Five years ago, the Kalishers created their Humanitarian Award to recognize someone who has made a positive impact on humanity at great risk to themselves and reward him or her with the gift of art. “This is our small way of thanking the world’s bravest actors of change,” Jesse Kalisher said. Chief Kachindamoto will receive one of Jesse’s limited edition, hand-signed and numbered fine art photographs and a $2,000 donation, which will cover school fees for 144 girls in Dedza.

According to UN Women, the United Nations’ Entity for Gender Equality and the Empowerment of Women, “in Malawi in 2012, one in every two girls was married before the age of 18 and…it has one of the highest rates of child marriage in the world, ranked 8th out of 20 countries considered to have the highest rates.” Cultural customs and financial pressures are often the cause of child marriages in Malawi, notwithstanding a national law that bans marriage before the age of 18. Despite stiff resistance from her own community, Kachindamoto has remained resolute in her determination to eliminate child marriage, even going door-to-door to convince her constituents that education should be the priority for the district’s children.

Thanks to Kachindamoto, several hundred customary child marriages—both of boys and girls—have been annulled in the past three years. She has obtained commitments to ban future child marriages and to annul existing ones. To further the community’s dedication to this cause, she has installed a parent network to ensure that education remains the priority.

Generating support from the community, Kachindamoto is improving the future of thousands of children in Dedza. Kachindamoto has made headlines across global news outlets and non-governmental organizations, including Al Jazeera, the New York Times, and the United Nations.

“I am honored to receive this Humanitarian Award,” Kachindamoto said from her home in Malawi. “Art plays a critical role in Malawi and in the world and I appreciate that artists are taking a stand to support what we’re doing here. When artists speak out, the world is a better place. I thank Jesse and Helen for recognizing the importance of giving children the opportunity to be children—to learn, to grow. Thank you for joining me in my commitment to allow the children of Dedza district to do that.”

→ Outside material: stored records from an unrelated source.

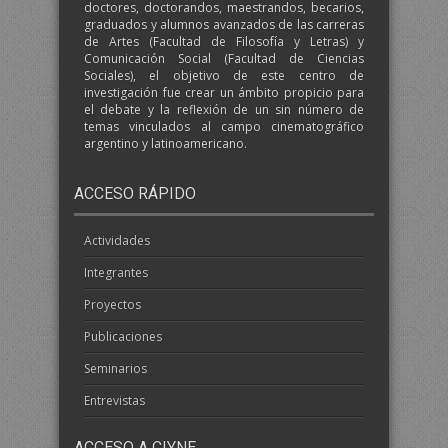
doctores, doctorandos, maestrandos, becarios,
graduados y alumnos avanzados de las carreras
de Artes (Facultad de Filosofía y Letras) y
Comunicación Social (Facultad de Ciencias
Sociales), el objetivo de este centro de
investigación fue crear un ámbito propicio para
el debate y la reflexión de un sin número de
temas vinculados al campo cinematográfico
argentino y latinoamericano.
ACCESO RÁPIDO
Actividades
Integrantes
Proyectos
Publicaciones
Seminarios
Entrevistas
ACCESO A CIYNE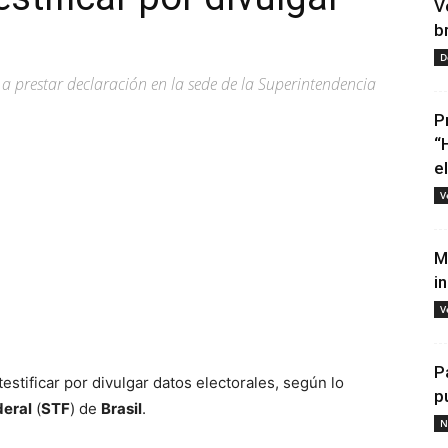
V
b
D
 a prestar declaración en la sede de la Superintendencia
P
“
e
V
M
i
V
tir
P
 testificar por divulgar datos electorales, según lo
p
deral
(
STF
) de
Brasil
.
N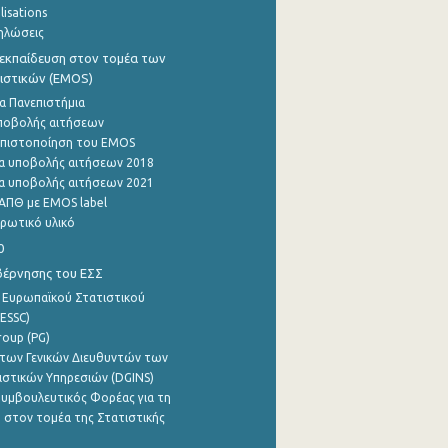
lisations
ηλώσεις
εκπαίδευση στον τομέα των
ιστικών (EMOS)
α Πανεπιστήμια
ποβολής αιτήσεων
η πιστοποίηση του EMOS
α υποβολής αιτήσεων 2018
α υποβολής αιτήσεων 2021
ΑΠΘ με EMOS label
ρωτικό υλικό
0
βέρνησης του ΕΣΣ
 Ευρωπαϊκού Στατιστικού
ESSC)
roup (PG)
των Γενικών Διευθυντών των
ιστικών Υπηρεσιών (DGINS)
υμβουλευτικός Φορέας για τη
 στον τομέα της Στατιστικής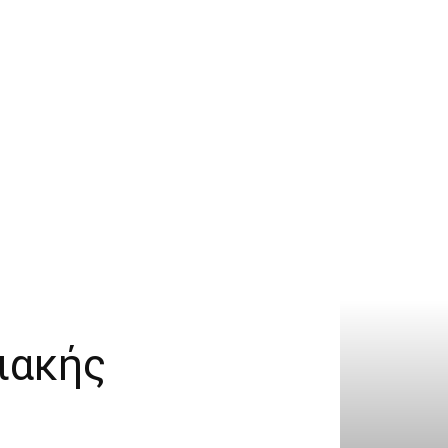
ιακής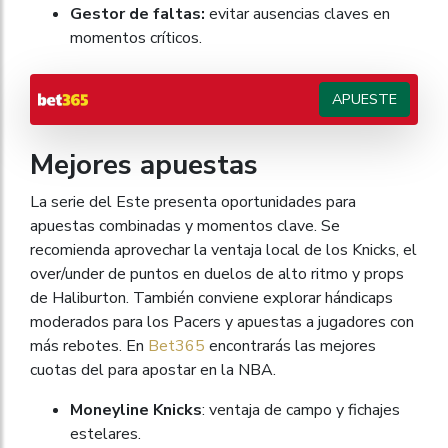
Gestor de faltas:
evitar ausencias claves en
momentos críticos.
APUESTE
Mejores apuestas
La serie del Este presenta oportunidades para
apuestas combinadas y momentos clave. Se
recomienda aprovechar la ventaja local de los Knicks, el
over/under de puntos en duelos de alto ritmo y props
de Haliburton. También conviene explorar hándicaps
moderados para los Pacers y apuestas a jugadores con
más rebotes. En
Bet365
encontrarás las mejores
cuotas del para apostar en la NBA.
Moneyline Knicks
: ventaja de campo y fichajes
estelares.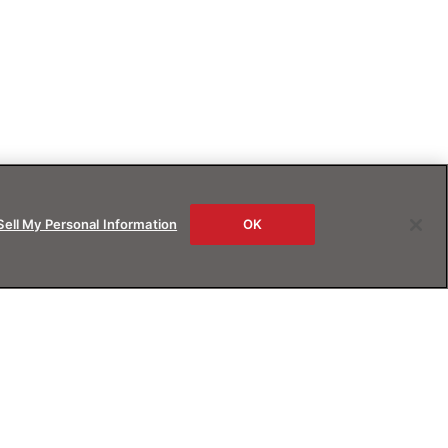
Sell My Personal Information
OK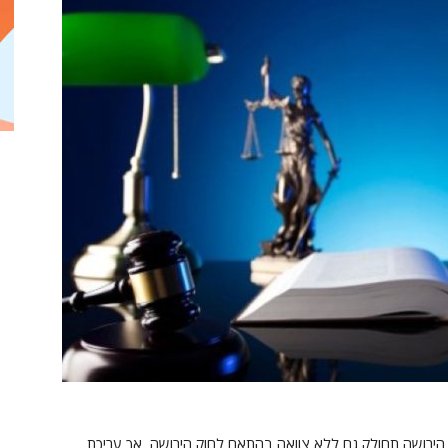
 הירושה תחולק גם ללא צוואה בהתאם לחוק הירושה, אך עריכת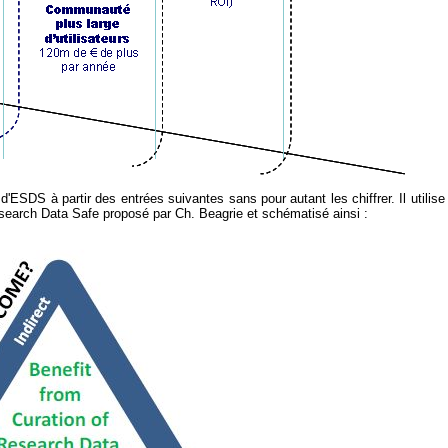
d'ESDS à partir des entrées suivantes sans pour autant les chiffrer. Il utilise
earch Data Safe proposé par Ch. Beagrie et schématisé ainsi :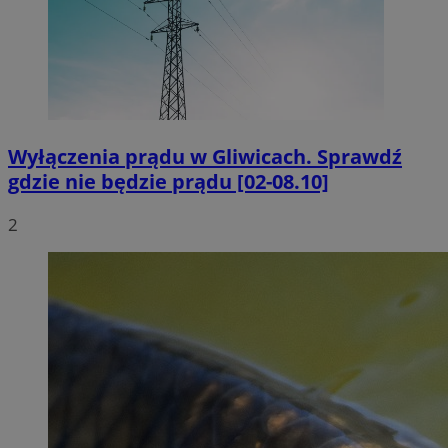
Wyłączenia prądu w Gliwicach. Sprawdź
gdzie nie będzie prądu [02-08.10]
2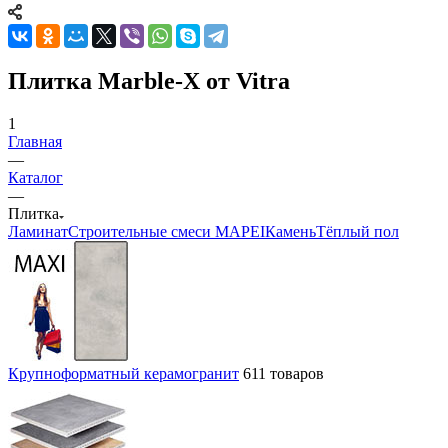
Плитка Marble-X от Vitra
1
Главная
—
Каталог
—
Плитка
Ламинат
Строительные смеси MAPEI
Камень
Тёплый пол
Крупноформатный керамогранит
611 товаров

In bestowing the award, Jesse Kalisher pointed out that Chief Kachindamoto has made significant contributions to humanity, starting with her district in Malawi. “Just as education is important to every child, art is important to our progress as a society,” he said. “Chief Kachindamoto is making a remarkable statement against child marriage in her country—and, critically, doing something to effect change. We’re honored to know that the Humanitarian Award donation will go toward educating 144 girls.”

Previous recipients of the Jesse & Helen Kalisher Humanitarian Award include: Susana Trimarco, an Argentinian activist who has dedicated her life to fighting human trafficking; Dr. Jeffrey Wigand, who was instrumental in exposing fraud within the American tobacco industry; Nobel Laureate Leymah Gbowee, who successfully led a peace movement in Liberia; Urmi Basu, a champion for at-risk girls and young women in Kolkata, India; and Ann Cotton, a British woman who is revolutionizing the lives of women in sub-Saharan Africa.

Jesse and Helen Kalisher own a pioneering company that creates and curates art for hospitality and corporate clients globally. Helen is an artist and graduate of London’s Chelsea School of Art. Jesse is an award-winning fine art photographer with work in private and museum collections worldwide. Two of his collections have been published as books—if you find the Buddha (Chronicle Books, 2004) and One World (Bramwell Publishing 2014).